Нетвердой походкой я подошла к кушетке и села. Руки у меня дрожали, я сжала их и спрятала в складках юбки.
— Не повезло по нескольким причинам, моя дорогая леди. Вот послушайте. — Он, как всегда, изящным жестом развел руки. — Я послал Дантона избавиться от вас. Он и его приятели решили сначала немного позабавиться; все шло как по маслу, но, приступив к делу, они внимательно в вас вгляделись и непонятно почему решили, что вы в некотором роде ведьма, и тут же, забыв про все, убежали. Успев, однако, совратить мою крестницу, которая случайно там оказалась, что лишило ее шанса на блестящую партию, которую я с таким трудом для нее устроил. Представляете, какова ирония судьбы!
Потрясенная услышанным, я поначалу просто не знала, что ответить.
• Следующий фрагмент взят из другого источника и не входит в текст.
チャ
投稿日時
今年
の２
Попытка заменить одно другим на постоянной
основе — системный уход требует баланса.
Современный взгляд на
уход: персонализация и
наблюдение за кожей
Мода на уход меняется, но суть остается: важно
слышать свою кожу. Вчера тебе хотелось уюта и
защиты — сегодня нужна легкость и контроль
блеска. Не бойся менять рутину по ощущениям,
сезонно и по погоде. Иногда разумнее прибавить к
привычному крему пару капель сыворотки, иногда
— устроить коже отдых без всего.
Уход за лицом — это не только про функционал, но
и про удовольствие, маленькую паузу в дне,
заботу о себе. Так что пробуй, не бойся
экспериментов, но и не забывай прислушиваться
Хотя в его речи было одно поразительное утверждение.
— Что вы имели в виду, говоря «избавиться от вас»? — возмущенно спросила я. — Вы действительно поручили убить меня? — Комната покачнулась и поплыла перед глазами; пытаясь прийти в себя, я отпила большой глоток чаю — единственное средство, которое было у меня под рукой. Оно оказалось не очень эффективным.
— Ну да, — чуть ли не ласково произнес Сандрингем, — это то, что я пытался сделать. Скажите, дорогая, не принести ли вам рюмочку шерри?
Я взглянула на него и на мгновение задумалась. Только что утверждать, что распорядился убить меня, и тут же предлагать мне рюмочку шерри из своих рук? Он что же, думает, что я приму ее?
— Бренди, — сказала я. — И побольше.
Он хихикнул своим писклявым голосом и направился к буфету, бросив через плечо:
— Капитан Рэндолл сказал, что вы очень занимательная женщина. Понимаете, из уст капитана это настоящий панегирик. Обычно он не благоволит к женщинам, хотя они вьются вокруг него. Из-за его внешности, я полагаю, но отнюдь не из-за его манер.
— Значит, Джек Рэндолл действительно работает на вас, — сказала я, беря у него из рук стакан. Я следила, как он наполнял два стакана, и не сомневалась, что в обоих не было ничего, кроме бренди. Я взяла больший стакан и сделала глоток, в котором так нуждалась.
Герцог последовал моему примеру и заморгал глазами, ощутив действие этой пикантной жидкости.
— Конечно, — ответил он. — Зачастую наилучший инструмент является и самым опасным. Но разве по этой причине кто-нибудь откажется его использовать? Просто надо принять меры предосторожности.
— Опасным? А что, собственно, вы знаете о Рэндолле? — полюбопытствовала я.
Герцог захихикал:
— О, практически все, что мне нужно, моя дорогая. Вероятно, намного больше, чем вы. Вы ведь понимаете, нельзя удержать власть над таким человеком, не имея под рукой особых средств, чтобы контролировать его. Деньги — хорошая узда, но слабые поводья.
— То ли дело шантаж, — сухо произнесла я.